The Walkers have a close relationship with their customers, many of whom have become year-round regulars. Nigel Walker calls them the “hell or high water” customers; they show up week after week, rain or shine, to buy whatever is in season at Eatwell. The Walkers’ customers also influence production decisions at the farm. Of those 140 tomato varieties in cultivation, only 25 are regular production crops. The rest are trial tomatoes, a result of customer requests as well as those winter days spent staring wide-eyed at seed catalogs. Some varieties take to the particular microclimate and growing conditions of the area between Winters and Davis where Eatwell is located, others fail to thrive. The Walkers take the viable ones to market and, if the customers like them, they go into regular cultivation.

One reason the Walkers grow so many trial tomatoes is that every year, more farmers start growing what the Walkers have been selling. “So we’re always looking for something new,” Nigel Walker says.

The Walkers, both 36, met at the farmers market and were married four years ago. Nigel Walker, whose grandfather was a farmer, attended an agricultural college in his native England and has been involved in agriculture for 15 years. He came to California in 1992 and worked at Terra Firma Farm in Winters. Frances Walker grew up in North Carolina, earned a history degree at Duke University and worked as a computer programmer in New York before heading west in 1986 to explore her interest in food. She started out in the restaurant business, working at Chez Panisse and Cafe Fanny in Berkeley.

In 1990, she moved to the Capay Valley northwest of Davis, where she learned organic farming at Full Belly Farm.

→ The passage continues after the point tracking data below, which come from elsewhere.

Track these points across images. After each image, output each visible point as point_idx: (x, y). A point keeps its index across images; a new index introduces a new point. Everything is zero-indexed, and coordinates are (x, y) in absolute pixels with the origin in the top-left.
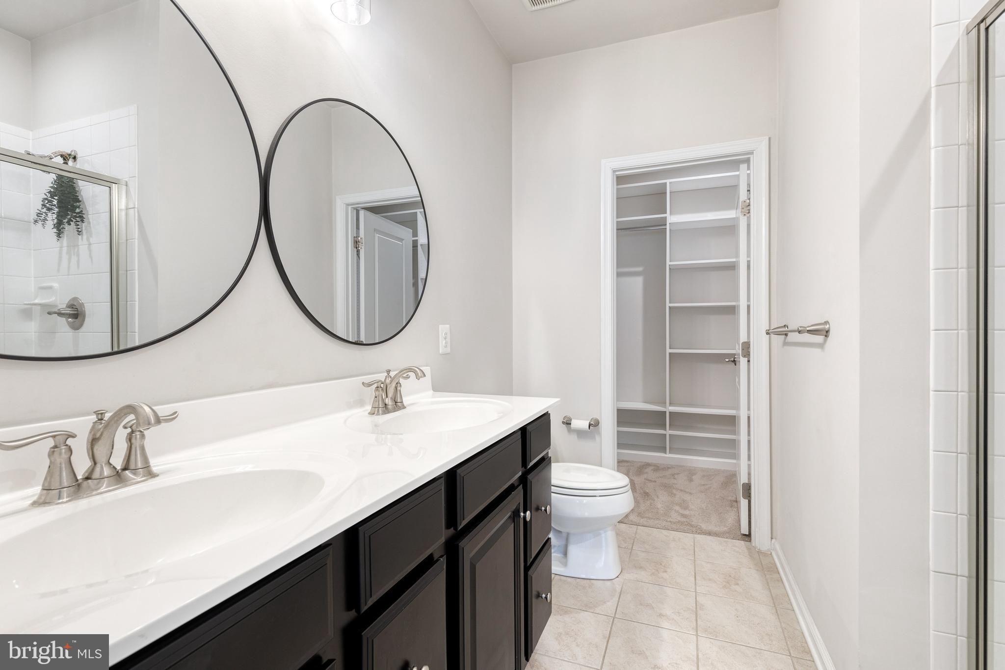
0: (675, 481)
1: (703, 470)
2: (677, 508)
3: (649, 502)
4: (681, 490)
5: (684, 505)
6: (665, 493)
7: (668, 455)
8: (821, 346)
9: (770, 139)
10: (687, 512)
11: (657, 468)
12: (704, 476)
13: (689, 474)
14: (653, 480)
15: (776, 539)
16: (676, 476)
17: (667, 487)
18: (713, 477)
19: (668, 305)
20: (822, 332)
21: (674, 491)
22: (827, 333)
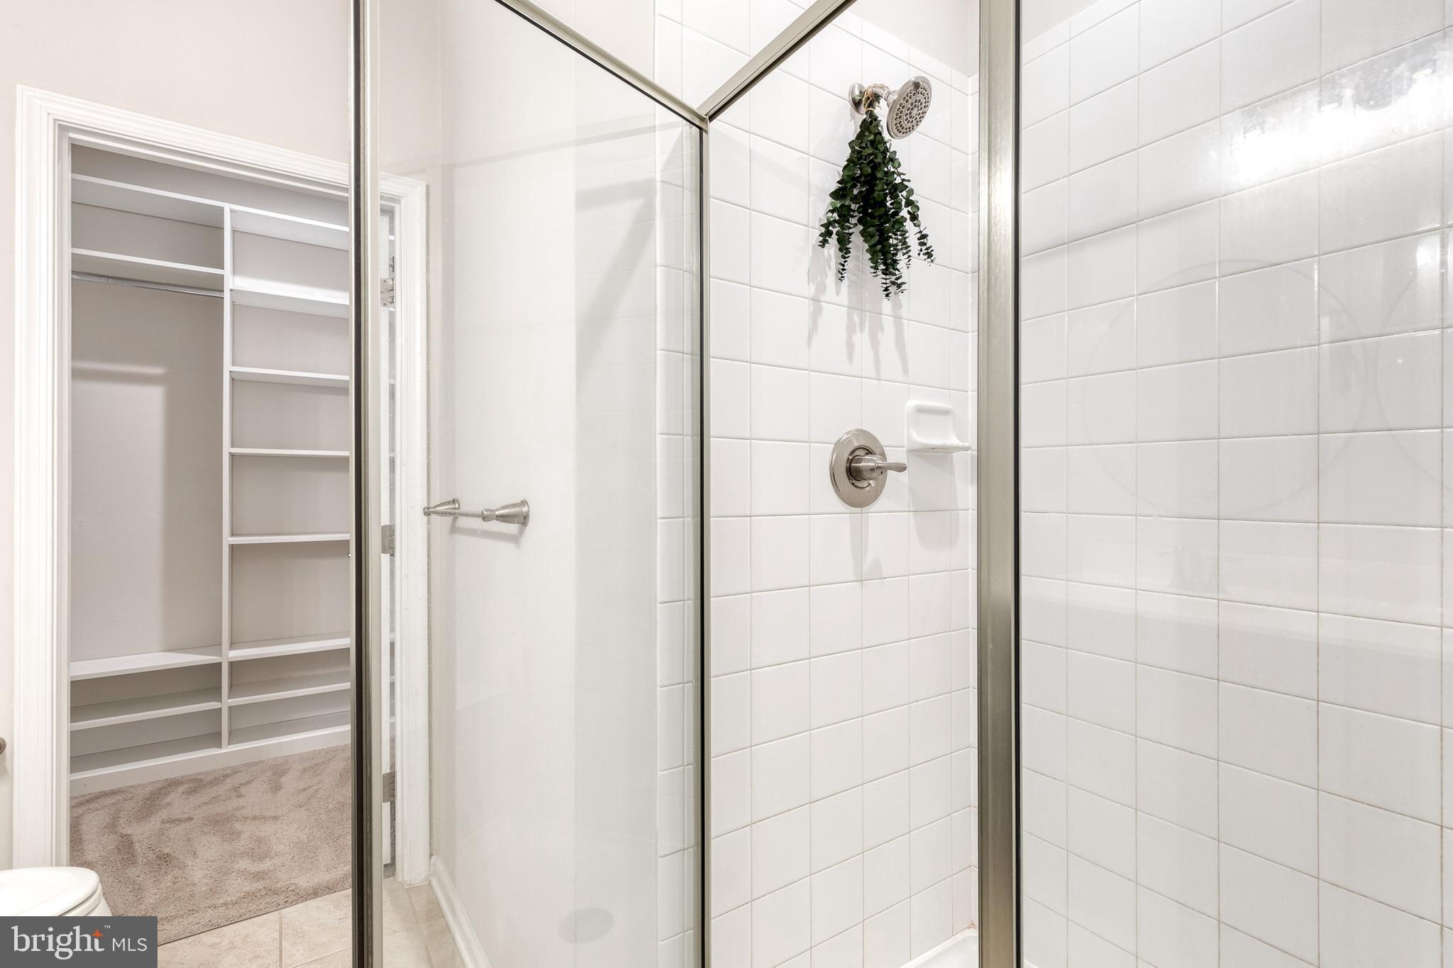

Nigel Walker says he used to be a “Safeway slave,” involved in large-scale commercial agricultural production in England. But there was no joy in it for him.

Now, as he looks around their fledgling 17-acre farm, Walker waxes poetic about what it means to grow things and sell directly to those who consume them. “It gives us great pleasure when people come back and tell us how wonderful something tasted,” he says. “It’s such a joyous thing.” The market is a special place for many who shop there, Walker says.

“One lady says it’s like church for her,” a place to connect and achieve understanding, he says. Walker fondly remembers another customer who picked up a tomato and said, “Ah, I can still feel the sun on them.” For the Walkers, the farm is an ongoing experiment. They are in the midst of their third season on the land, which they rent from an owner who is supportive of their ideas. They grow a wide variety of herbs, vegetables, flowers and whatever else catches their fancy and makes good business sense. Last year, they put in their first fruit trees and are excitedly watching the first peaches develop. Their goal is to have a steady flow of crops throughout the year, without overloading on any one thing. Walker can’t stand the thought of treating produce as something that must be gotten “rid of” or dumped. “What a horrible thought,” he says.

As the sun sinks lower in the western sky, Frances Walker tends to the chicken coop that has been placed in the middle of a fenced field. The chickens are also an experiment–in labor-saving fertilizer. The verdict on the project is not yet in.

“I think in this business, you’ve got to be prepared to make a fool out of yourself,” Nigel Walker says. After all, sometimes crazy ideas do work.

For the Walkers, farming is a philosophical exercise as well as a livelihood. But Nigel Walker is quick to remind you that first and foremost, farming is endless hard work. “The romance soon wears off,” he says. “What keeps me going is the customers.” Walker has one word to describe those hardy customers who come out in the rain to buy produce: “Incredible.”